[Data excerpts]
----------

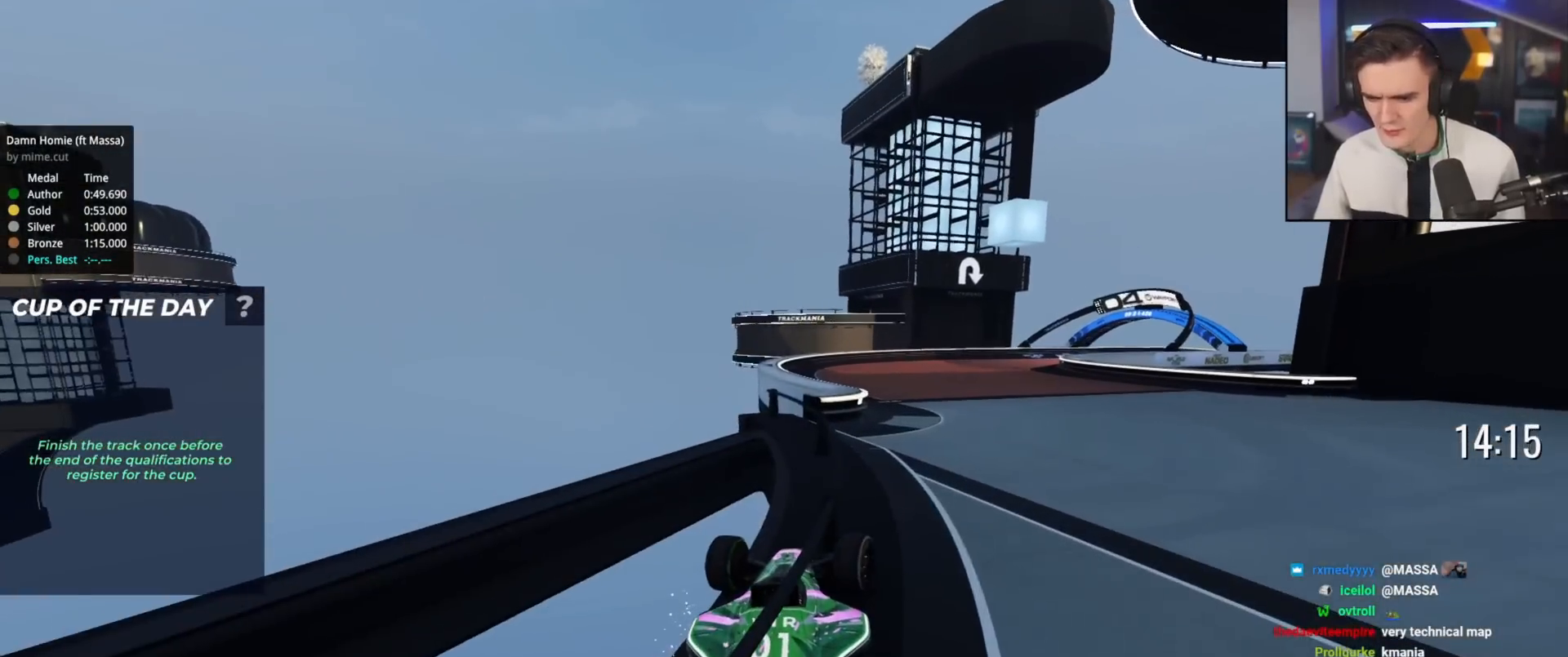
{"keys": ["left", "up"], "events": [[33, "right", "up"], [450, "left", "down"]]}
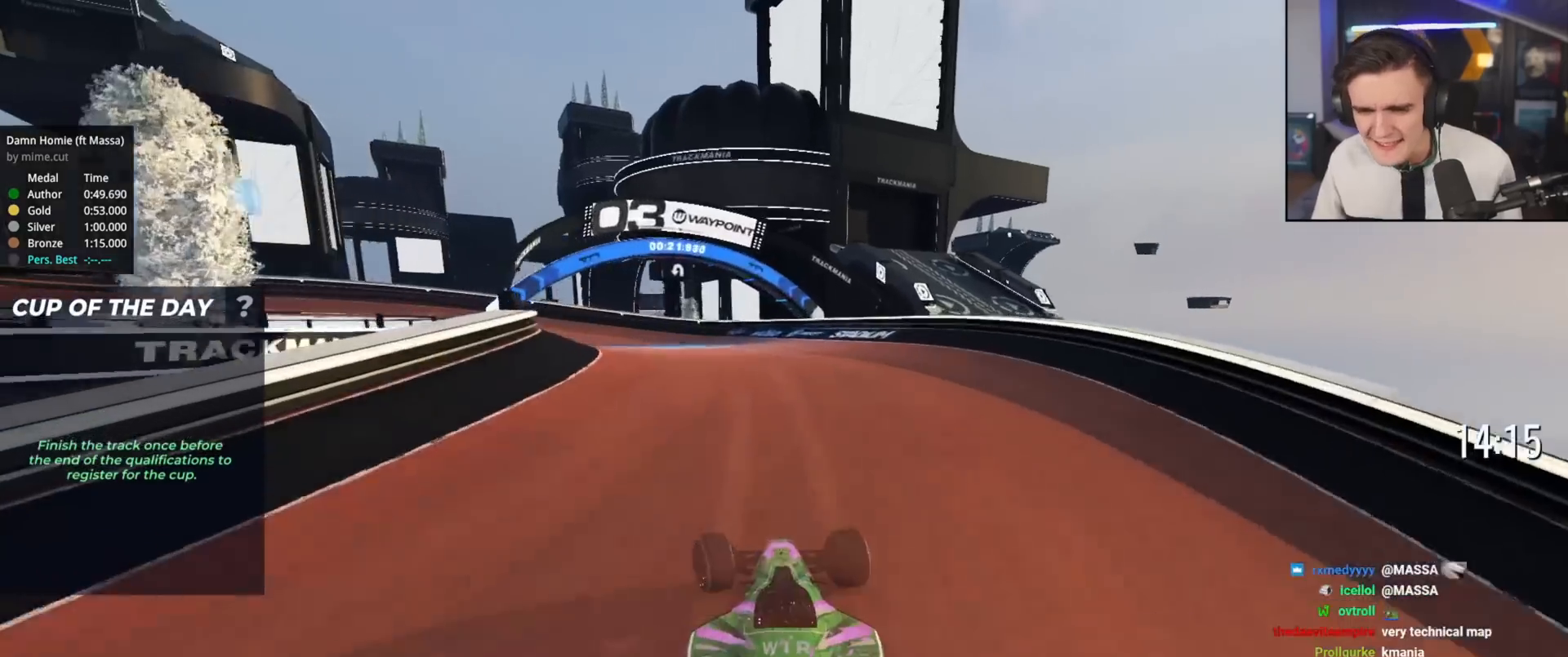
{"keys": ["left", "up"], "events": [[367, "left", "up"], [451, "left", "down"]]}
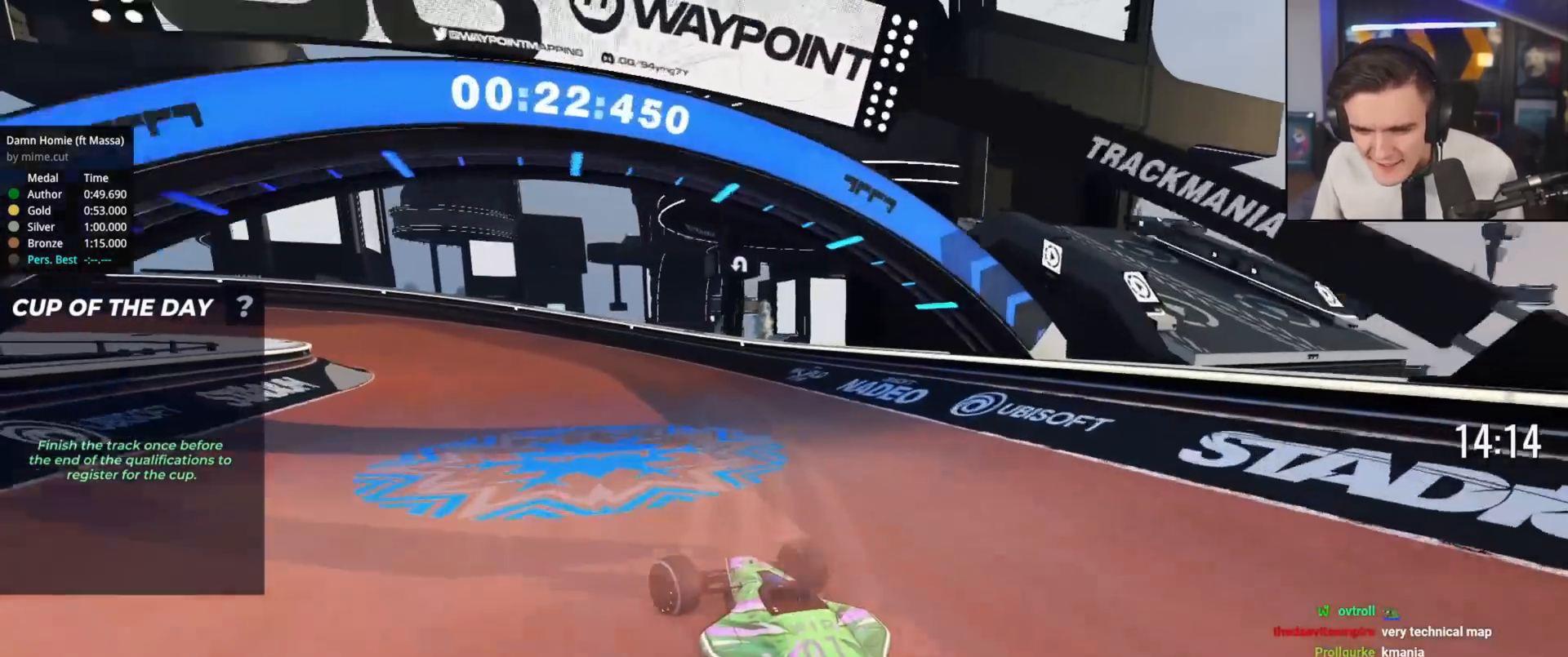
{"keys": ["left", "up"], "events": [[300, "up", "up"], [434, "up", "down"]]}
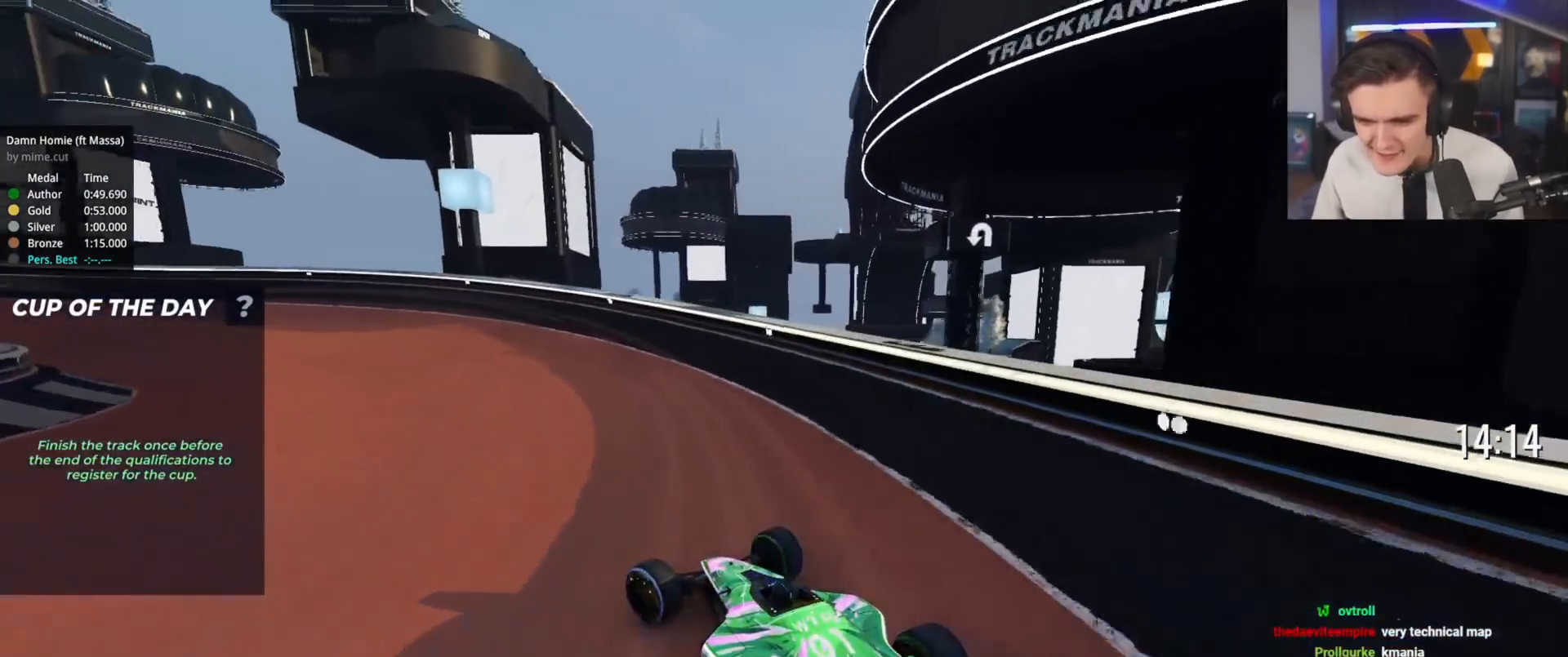
{"keys": ["up"], "events": [[33, "left", "up"], [216, "left", "down"], [500, "left", "up"]]}
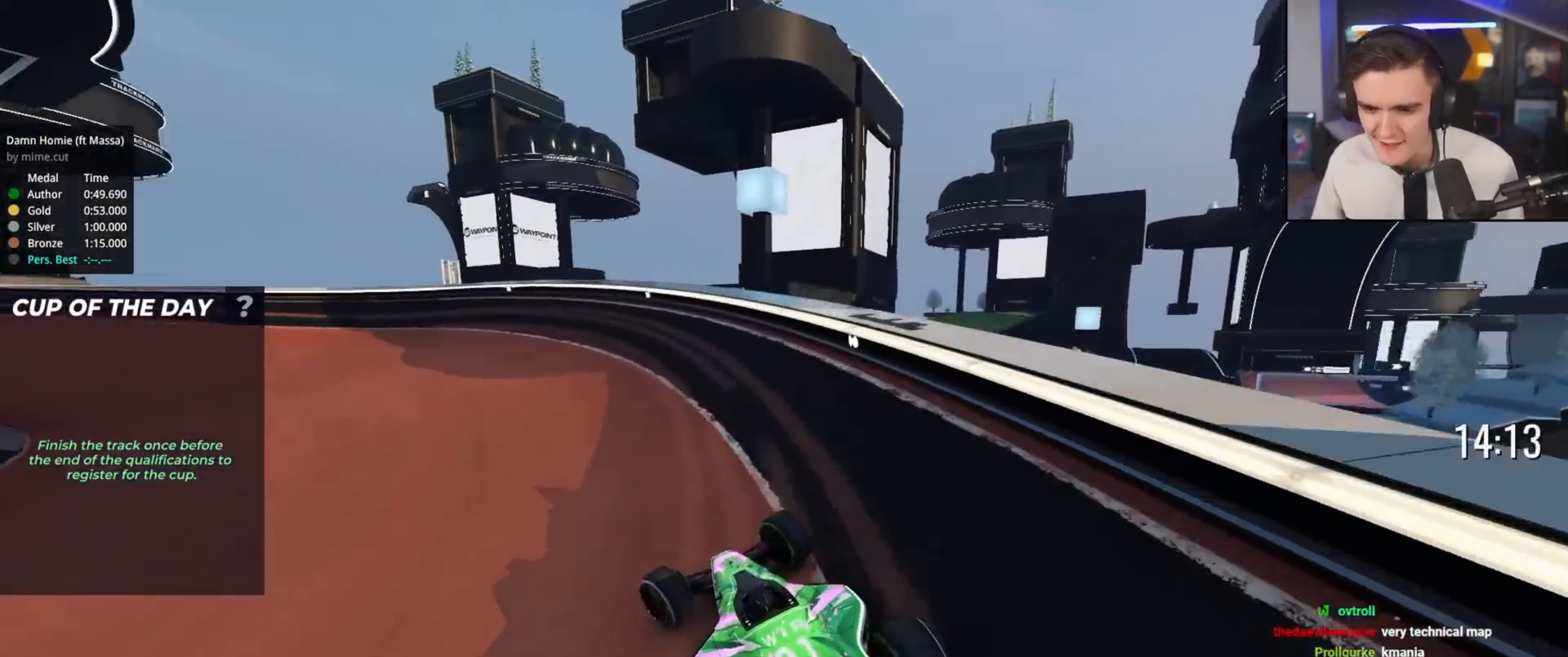
{"keys": ["up"], "events": [[184, "left", "down"], [317, "left", "up"], [367, "left", "down"], [417, "left", "up"]]}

----------

> Requirement
Type out the data above once more, exactly, with no images included.

> Solution to the problem
{"keys": ["left", "up"], "events": [[33, "right", "up"], [450, "left", "down"]]}
{"keys": ["left", "up"], "events": [[367, "left", "up"], [451, "left", "down"]]}
{"keys": ["left", "up"], "events": [[300, "up", "up"], [434, "up", "down"]]}
{"keys": ["up"], "events": [[33, "left", "up"], [216, "left", "down"], [500, "left", "up"]]}
{"keys": ["up"], "events": [[184, "left", "down"], [317, "left", "up"], [367, "left", "down"], [417, "left", "up"]]}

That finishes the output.